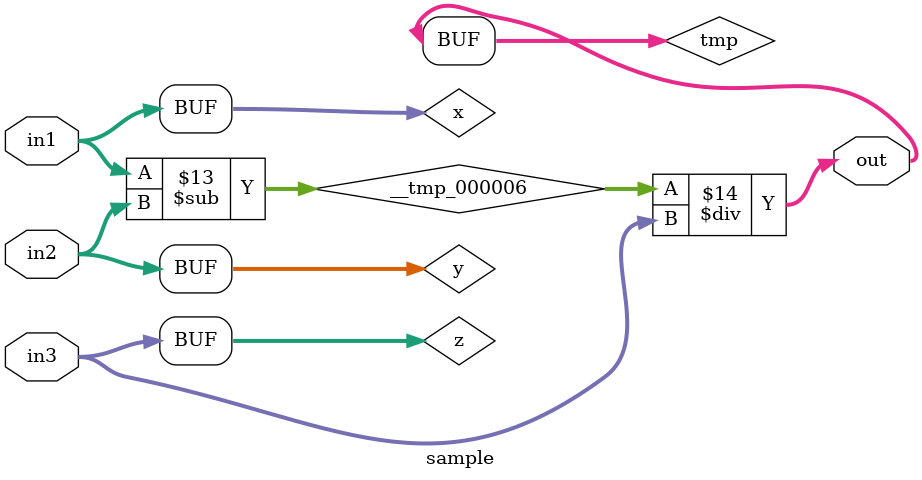
<source format=v>
/*
    Created by Sister.
*/
module sample(
    out,
    in3,
    in2,
    in1);

    reg[7:0] z;
    reg[7:0] y;
    reg[7:0] x;
    reg[15:0] tmp;
    output[15:0] out;
    reg[15:0] out;
    input[7:0] in3;
    input[7:0] in2;
    input[7:0] in1;
    reg[8:0] __tmp_000006;
    reg[7:0] __tmp_000005;
    reg[7:0] __tmp_000004;
    reg[8:0] __tmp_000003;
    reg[8:0] __tmp_000002;
    reg[8:0] __tmp_000001;
    reg[8:0] __tmp_000000;

    always@( in3 or  in2 or  in1) begin
      x=in1;
      y=in2;
      z=in3;
      __tmp_000000=(x+y);
      tmp=(__tmp_000000*z);
      __tmp_000001=(x-y);
      tmp=(__tmp_000001*z);
      __tmp_000002=(x-y);
      tmp=(__tmp_000002*z);
      __tmp_000003=(x-y);
      tmp=(__tmp_000003*z);
      __tmp_000004=(z/x);
      __tmp_000005=(y/z);
      tmp=(__tmp_000004-__tmp_000005);
      __tmp_000006=(x-y);
      tmp=(__tmp_000006/z);
      out<=tmp;
    end

endmodule


</source>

++++++++++++++++++++

What is expected –
When the line containing "reg[15:0] tmp;" is reached, return it and every later line through the end of the listing above, unaltered and alone.

Output –
    reg[15:0] tmp;
    output[15:0] out;
    reg[15:0] out;
    input[7:0] in3;
    input[7:0] in2;
    input[7:0] in1;
    reg[8:0] __tmp_000006;
    reg[7:0] __tmp_000005;
    reg[7:0] __tmp_000004;
    reg[8:0] __tmp_000003;
    reg[8:0] __tmp_000002;
    reg[8:0] __tmp_000001;
    reg[8:0] __tmp_000000;

    always@( in3 or  in2 or  in1) begin
      x=in1;
      y=in2;
      z=in3;
      __tmp_000000=(x+y);
      tmp=(__tmp_000000*z);
      __tmp_000001=(x-y);
      tmp=(__tmp_000001*z);
      __tmp_000002=(x-y);
      tmp=(__tmp_000002*z);
      __tmp_000003=(x-y);
      tmp=(__tmp_000003*z);
      __tmp_000004=(z/x);
      __tmp_000005=(y/z);
      tmp=(__tmp_000004-__tmp_000005);
      __tmp_000006=(x-y);
      tmp=(__tmp_000006/z);
      out<=tmp;
    end

endmodule


</source>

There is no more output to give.